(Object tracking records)
::::

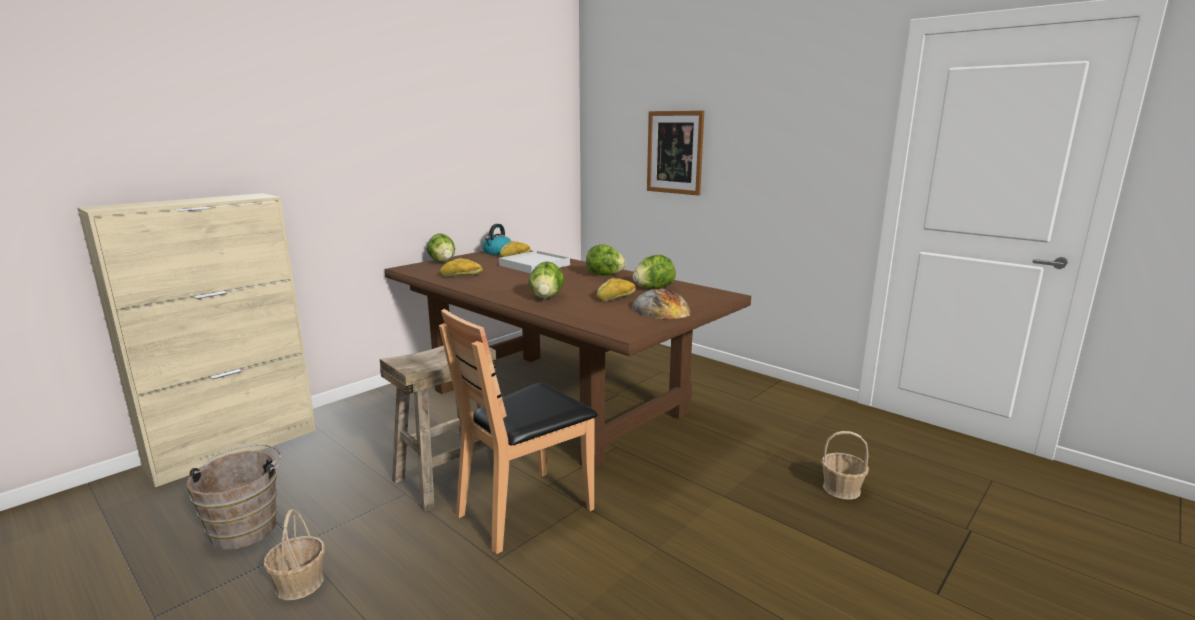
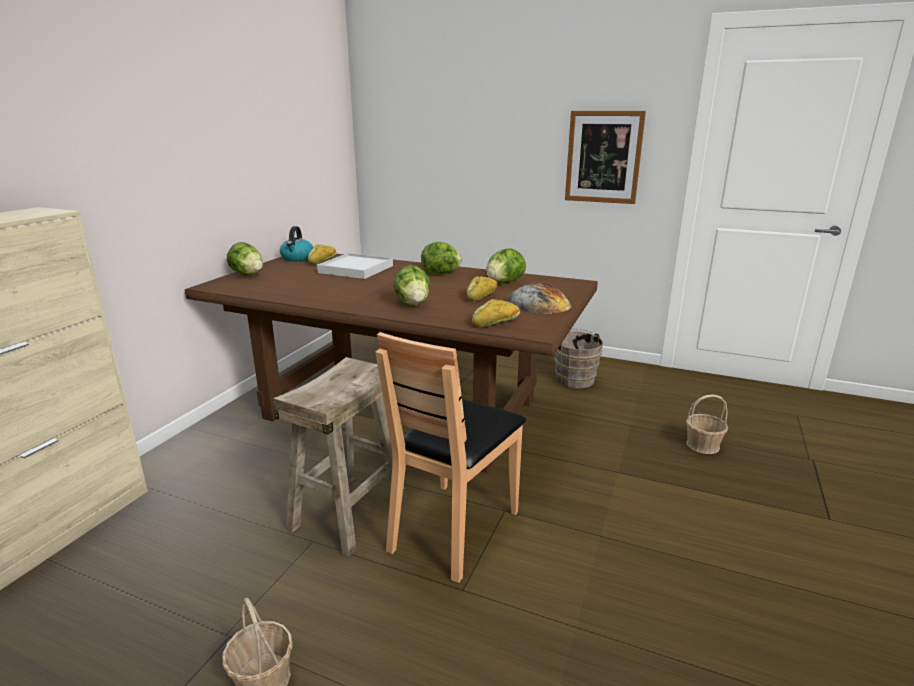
camera: 20 degrees left, 5 degrees up
(247, 526) = (142, 629): brown bucket -> brown bucket (573, 378)
(461, 275) = (288, 288): bread -> bread (496, 322)
(675, 152) = (469, 142): picture -> picture (603, 157)

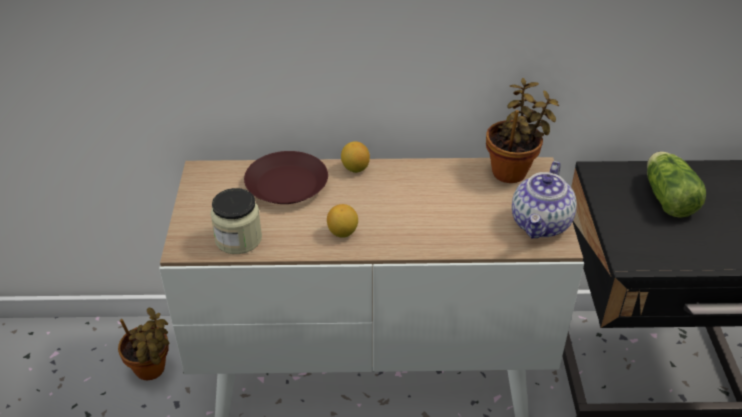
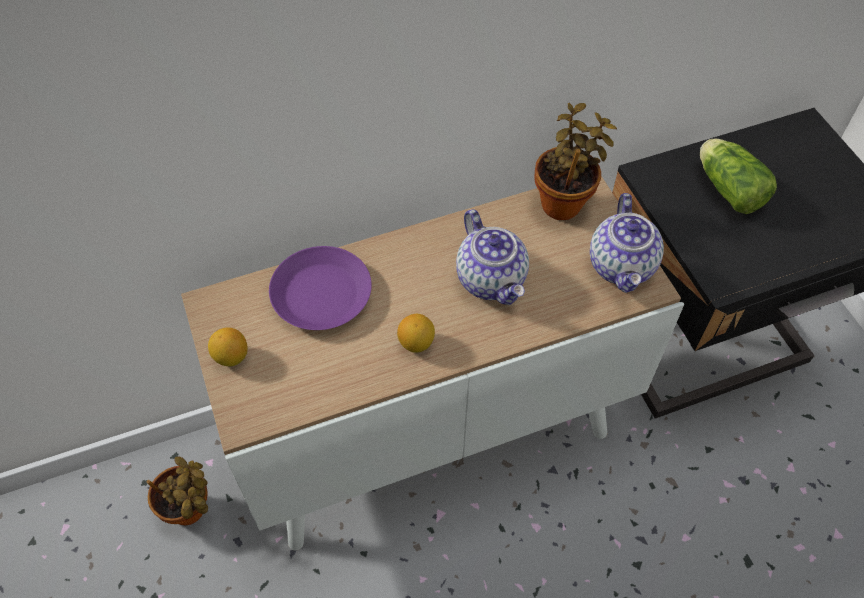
camera: 20 degrees left, 15 degrees up
(238, 239) = (301, 389): jar -> none
(286, 185) = (321, 295): brown plate -> purple plate
(355, 168) = (390, 248): lemon -> lemon (231, 357)
(426, 207) = (492, 280): none -> teapot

::::

Output consists of exactly the lines from the one containing "(238, 239) = (301, 389): jar -> none" to the end of the records above, retyped without change and with nothing extra.

(238, 239) = (301, 389): jar -> none
(286, 185) = (321, 295): brown plate -> purple plate
(355, 168) = (390, 248): lemon -> lemon (231, 357)
(426, 207) = (492, 280): none -> teapot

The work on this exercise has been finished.